CMO.com: How much of your innovation strategy is based on work that you do with the startup community?
Weiss: A big part of my job is actually working with the startup community. To give you an example, the Beaumoji project was made possible by working with a startup called Snaps that was funneled through our “Women in Digital” program. It’s a great example of how the startup community is helping us build these great user experiences.
For me, Snapchat was a startup that is now an important digital partner. Startups help us reach our consumers at scale, and they help us build different kinds of experiences than what we can build on our own. Working collaboratively with those kinds of partners is extremely important to continue learning and adapting our strategy.
CMO.com: How do you vet partners? We all get those emails, right?
Weiss: Yes, especially in this role. I like to take a venture-capital approach, looking at all the teams, evaluating what they can build, and envisioning real use cases. I specifically look to female entrepreneurs because they really understand our products.
CMO.com: How are you organized for innovation?
Weiss: I sit within our CMO group, which also includes our insights, media, retail, and product innovation teams. We work in a collaborative fashion, which is reflected across our portfolio of brands. My focus is on go-to-market innovation, which is changing all the time as technology, consumer products, and services collide.
CMO.com: What haven’t you solved? What challenge is on your plate?
Weiss: I’m thinking really deeply now about what machine learning can do for our business.

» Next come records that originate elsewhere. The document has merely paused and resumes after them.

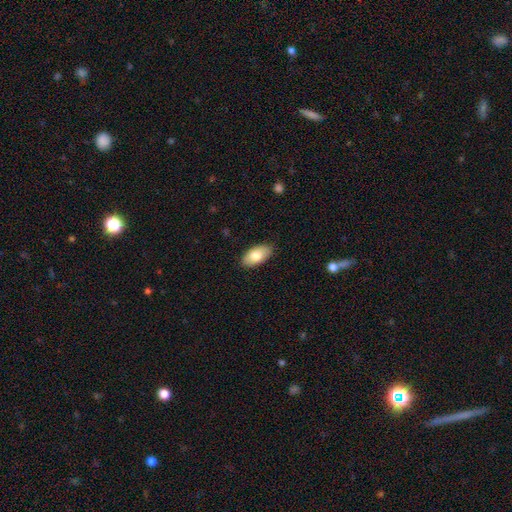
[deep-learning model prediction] Morphology: type=smooth (78%); roundness=in between (94%); merging=none (87%).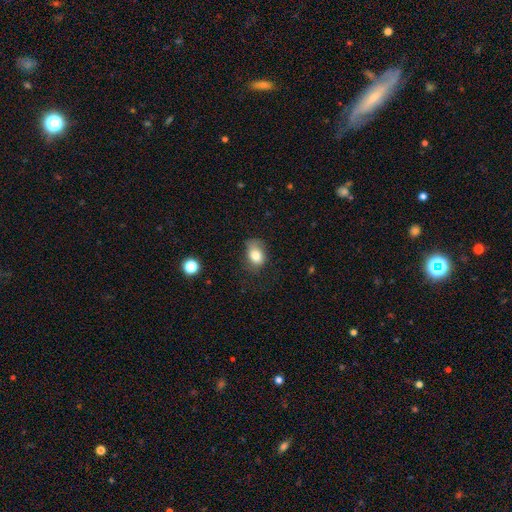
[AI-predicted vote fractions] This appears to be a smooth galaxy with no disk features (80%) that is in between round and cigar-shaped (71%). Merging: none (51%).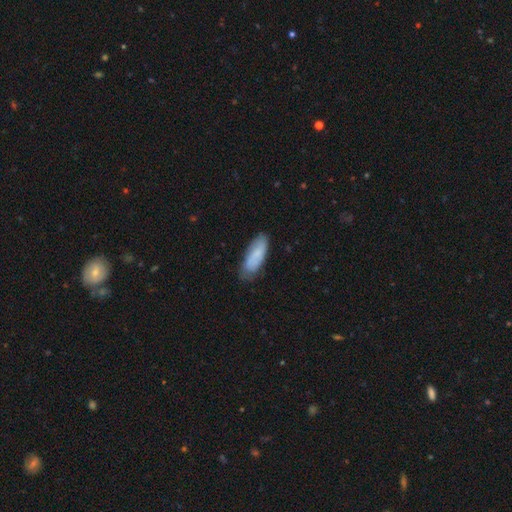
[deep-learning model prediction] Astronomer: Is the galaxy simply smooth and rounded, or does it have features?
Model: smooth — 72%.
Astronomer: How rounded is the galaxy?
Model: in between — 67%.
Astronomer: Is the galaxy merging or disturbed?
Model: none — 74%.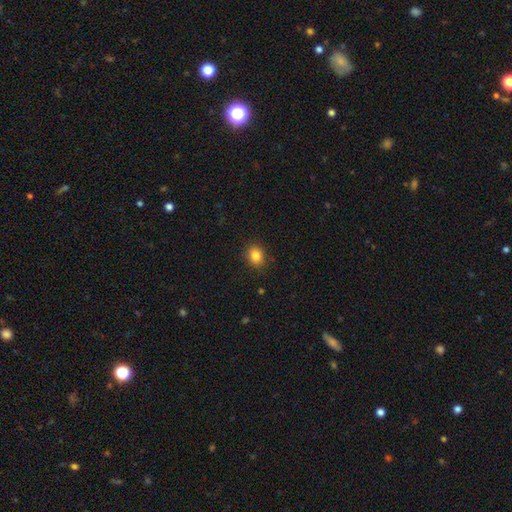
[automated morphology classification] Smooth or featured?
  - smooth: 84% *
  - star or artifact: 11%
  - featured or disk: 5%
How rounded?
  - round: 60% *
  - in between: 39%
  - cigar-shaped: 1%
Merging?
  - none: 88% *
  - minor disturbance: 8%
  - major disturbance: 2%
  - merger: 1%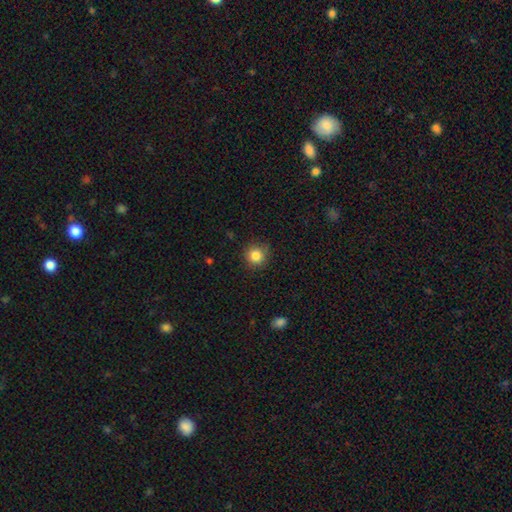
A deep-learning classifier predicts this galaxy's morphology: smooth_or_featured: smooth (p=0.84) [alt: star or artifact p=0.11]
how_rounded: round (p=0.93) [alt: in between p=0.06]
merging: none (p=0.86) [alt: minor disturbance p=0.10]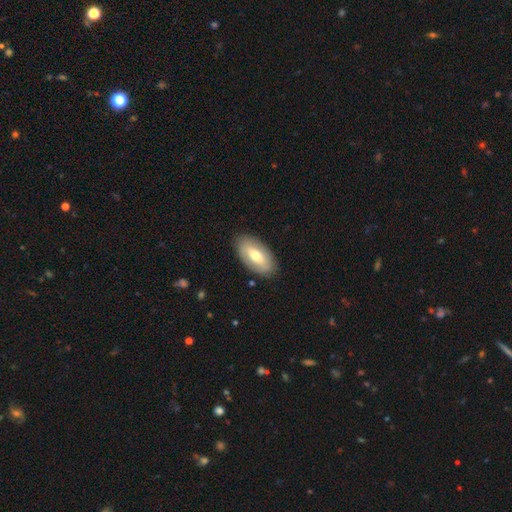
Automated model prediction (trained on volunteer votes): Smooth or featured? smooth (58%)
How rounded? in between (93%)
Merging? none (86%)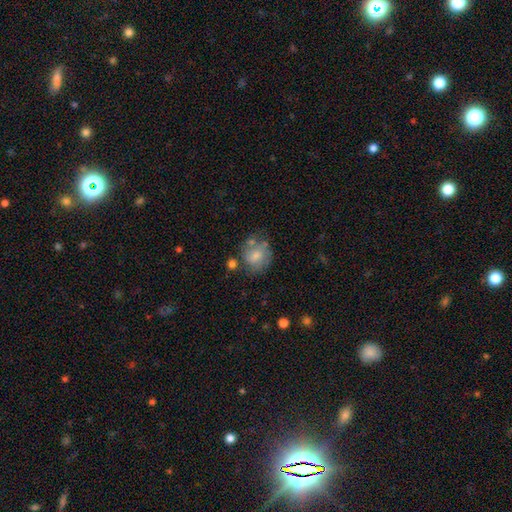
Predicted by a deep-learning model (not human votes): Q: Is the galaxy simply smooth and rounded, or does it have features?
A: smooth — 53%.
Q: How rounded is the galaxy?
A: round — 71%.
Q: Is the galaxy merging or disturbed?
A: none — 58%.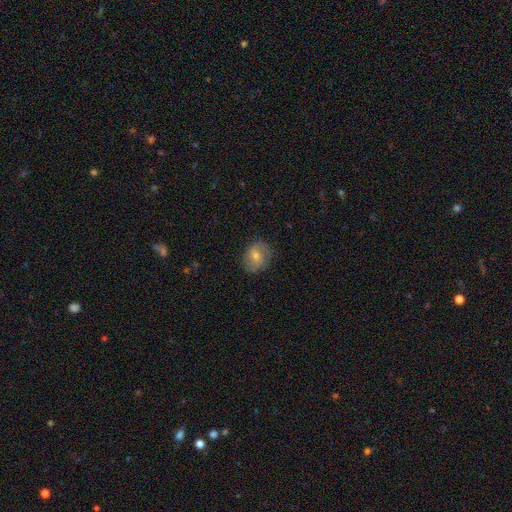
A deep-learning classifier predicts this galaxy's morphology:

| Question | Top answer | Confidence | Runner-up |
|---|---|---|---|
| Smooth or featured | smooth | 50% | featured or disk (39%) |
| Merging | none | 83% | minor disturbance (13%) |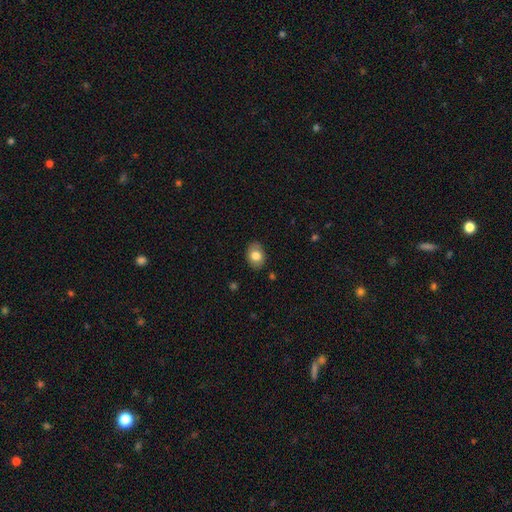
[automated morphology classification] Overall: smooth (79%). How rounded: in between (76%). Merging: none (86%).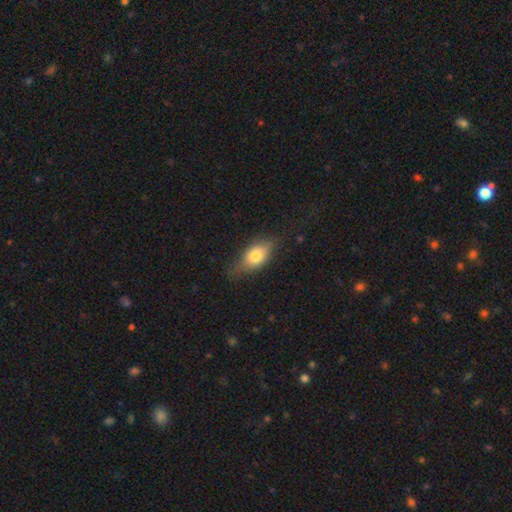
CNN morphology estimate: This is likely a smooth galaxy (74%). How rounded: clearly in between (83%). Merging: likely none (66%).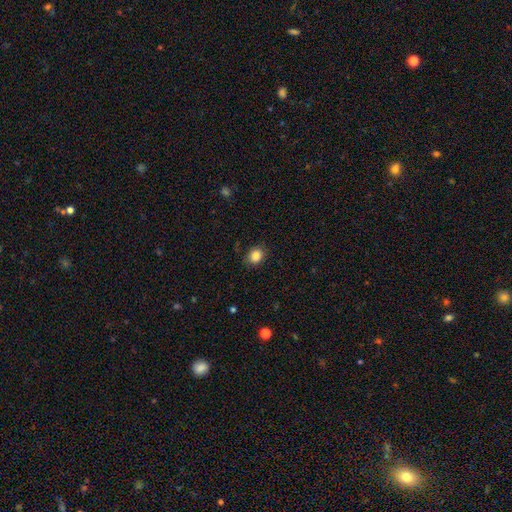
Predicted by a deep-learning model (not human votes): Smooth or featured? smooth (86%)
How rounded? round (59%)
Merging? none (84%)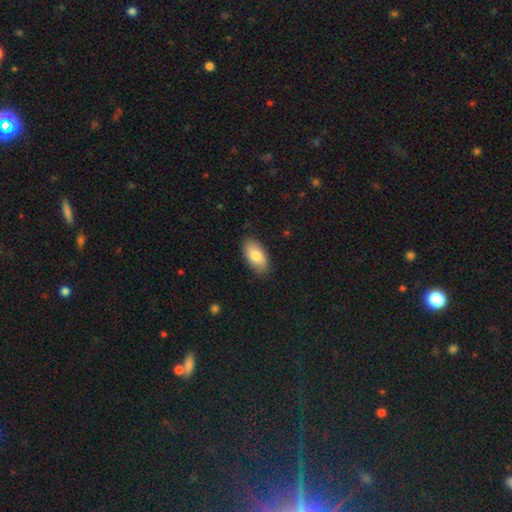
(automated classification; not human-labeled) A smooth galaxy with no disk features (83%) that is in between round and cigar-shaped (94%).

Vote fractions:
- Smooth or featured? smooth: 83% / featured or disk: 11% / star or artifact: 6%
- How rounded? in between: 94% / cigar-shaped: 3% / round: 3%
- Merging? none: 86% / minor disturbance: 11% / major disturbance: 2% / merger: 1%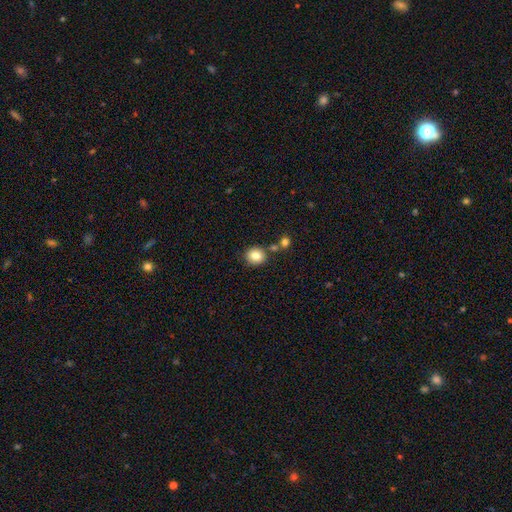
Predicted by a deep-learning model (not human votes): Smooth or featured?
  - smooth: 83% *
  - star or artifact: 10%
  - featured or disk: 7%
How rounded?
  - round: 80% *
  - in between: 19%
  - cigar-shaped: 1%
Merging?
  - none: 78% *
  - merger: 10%
  - minor disturbance: 10%
  - major disturbance: 3%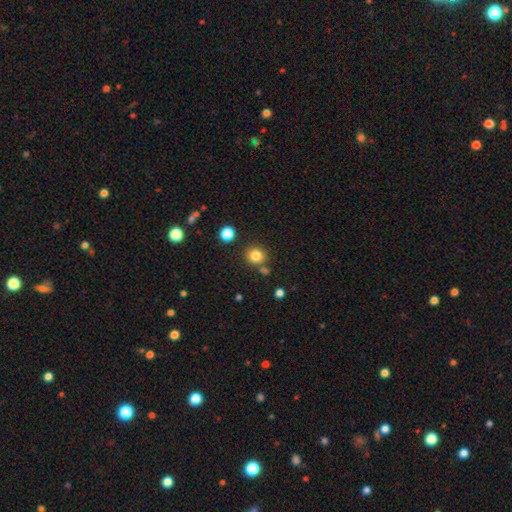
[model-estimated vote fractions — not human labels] Smooth or featured? Predicted: smooth (p=0.82). How rounded? Predicted: round (p=0.91). Merging? Predicted: none (p=0.81).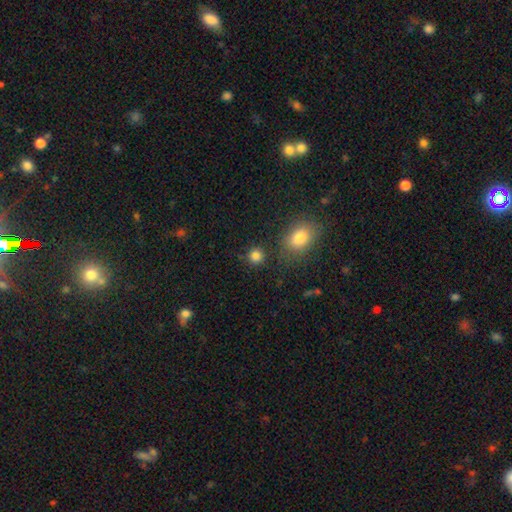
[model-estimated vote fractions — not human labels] Smooth or featured: smooth — 83% (star or artifact — 12%)
How rounded: round — 89% (in between — 10%)
Merging: none — 82% (minor disturbance — 9%)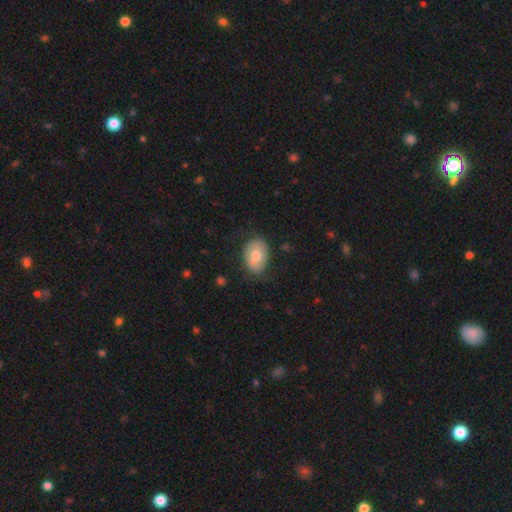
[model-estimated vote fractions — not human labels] Q: Smooth or featured?
A: smooth (71%); runner-up: featured or disk (22%)
Q: How rounded?
A: in between (80%); runner-up: round (19%)
Q: Merging?
A: none (74%); runner-up: minor disturbance (20%)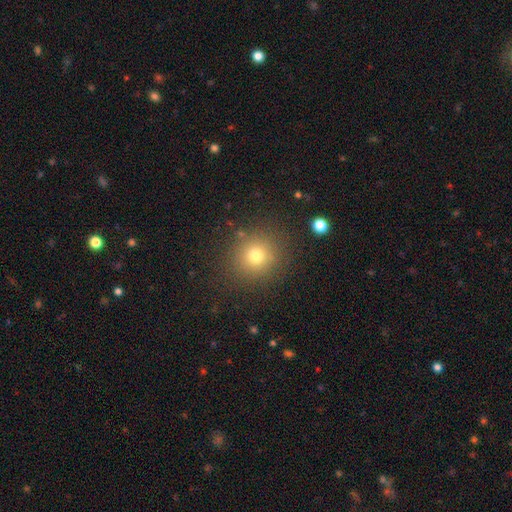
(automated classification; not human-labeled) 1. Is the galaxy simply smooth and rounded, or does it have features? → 74% smooth, 16% star or artifact, 9% featured or disk.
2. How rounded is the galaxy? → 90% round, 9% in between, 1% cigar-shaped.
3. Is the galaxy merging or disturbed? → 86% none, 8% minor disturbance, 4% major disturbance, 2% merger.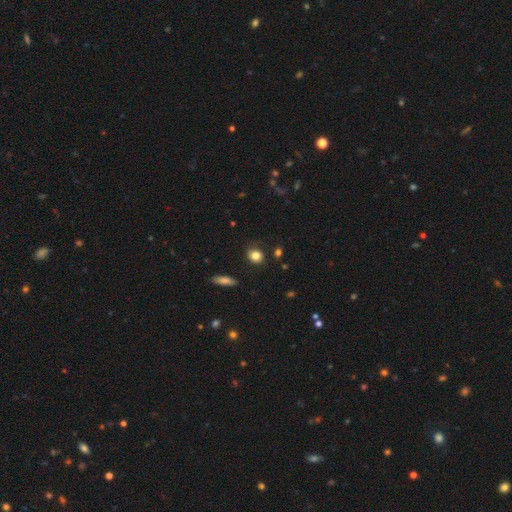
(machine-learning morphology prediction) Smooth or featured?
  - smooth: 82% *
  - star or artifact: 10%
  - featured or disk: 8%
How rounded?
  - round: 65% *
  - in between: 33%
  - cigar-shaped: 2%
Merging?
  - none: 81% *
  - minor disturbance: 14%
  - major disturbance: 3%
  - merger: 2%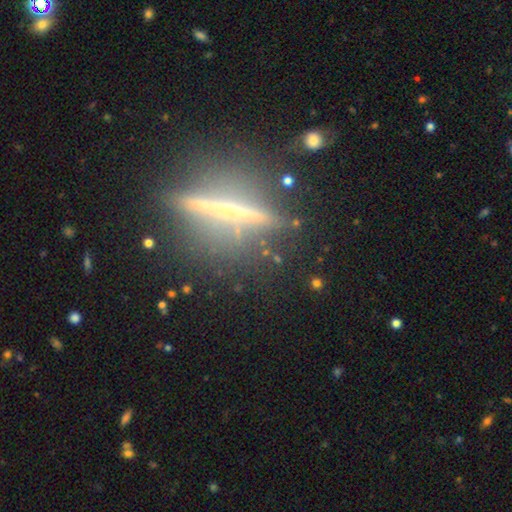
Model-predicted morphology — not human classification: Overall: featured or disk (75%). Edge-on disk: yes (91%). Edge-on bulge: none (74%). Merging: none (84%).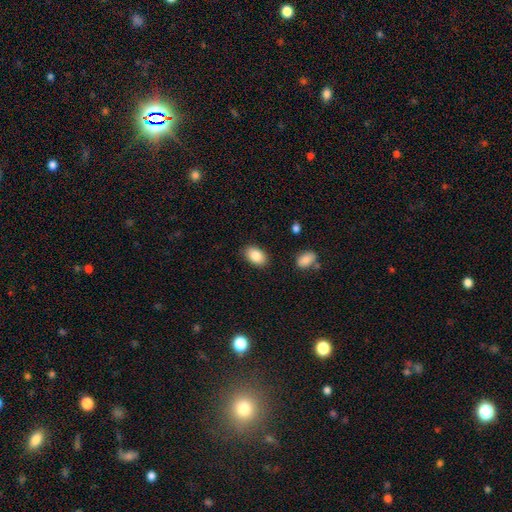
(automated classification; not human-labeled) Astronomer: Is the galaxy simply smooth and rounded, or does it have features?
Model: smooth — 86%.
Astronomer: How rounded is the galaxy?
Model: in between — 90%.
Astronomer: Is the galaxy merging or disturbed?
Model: none — 86%.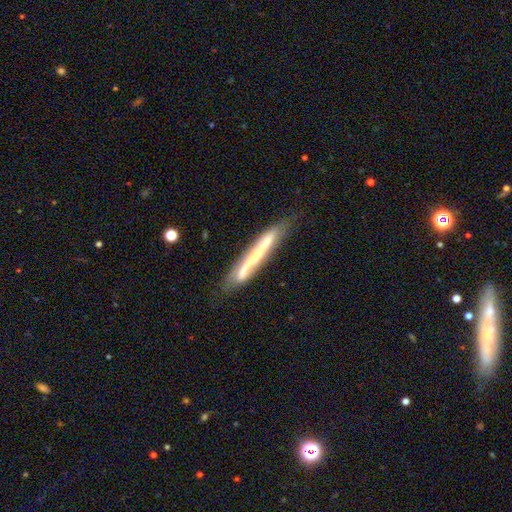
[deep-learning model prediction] Overall: featured or disk (61%; smooth 33%). Edge-on disk: yes (77%). Merging: none (67%).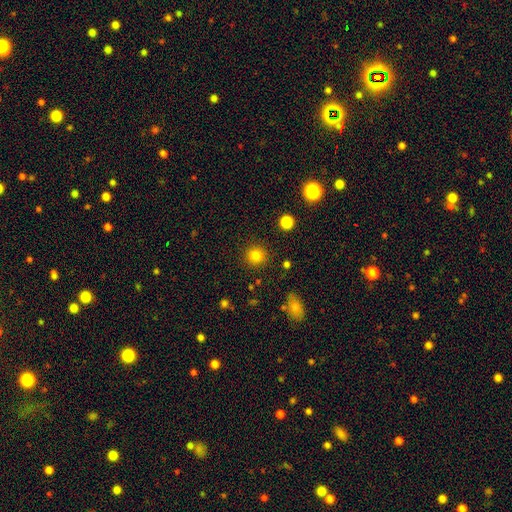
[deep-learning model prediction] Smooth or featured? Predicted: smooth (p=0.82). How rounded? Predicted: round (p=0.93). Merging? Predicted: none (p=0.90).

There’s a lot of talk about bots–what can and can’t they do. Is a computer smarter than a person? I don’t have all the answers, but that’s the nature of this job and what makes it so exciting.
For me, it feels like I’ve come full circle, and we’re at a stage in technology similar to the one that initially drew me to the space–we’re once again in an extreme time of change. There’s a ton of possibility right now, and it’s empowering to witness it and be able to embed it in our work at L’Oréal.
CMO.com: If you can give CMOs one piece of advice as it pertains to digital innovation, what would it be?
Weiss: Things won’t always turn out the way you planned. Marketing is changing so quickly right now, so be prepared for the unexpected and shift your mindset to a continuous state of learning. Being a lifetime student is the only way to keep up with the speed of innovation. Just remember it’s OK to not know it all.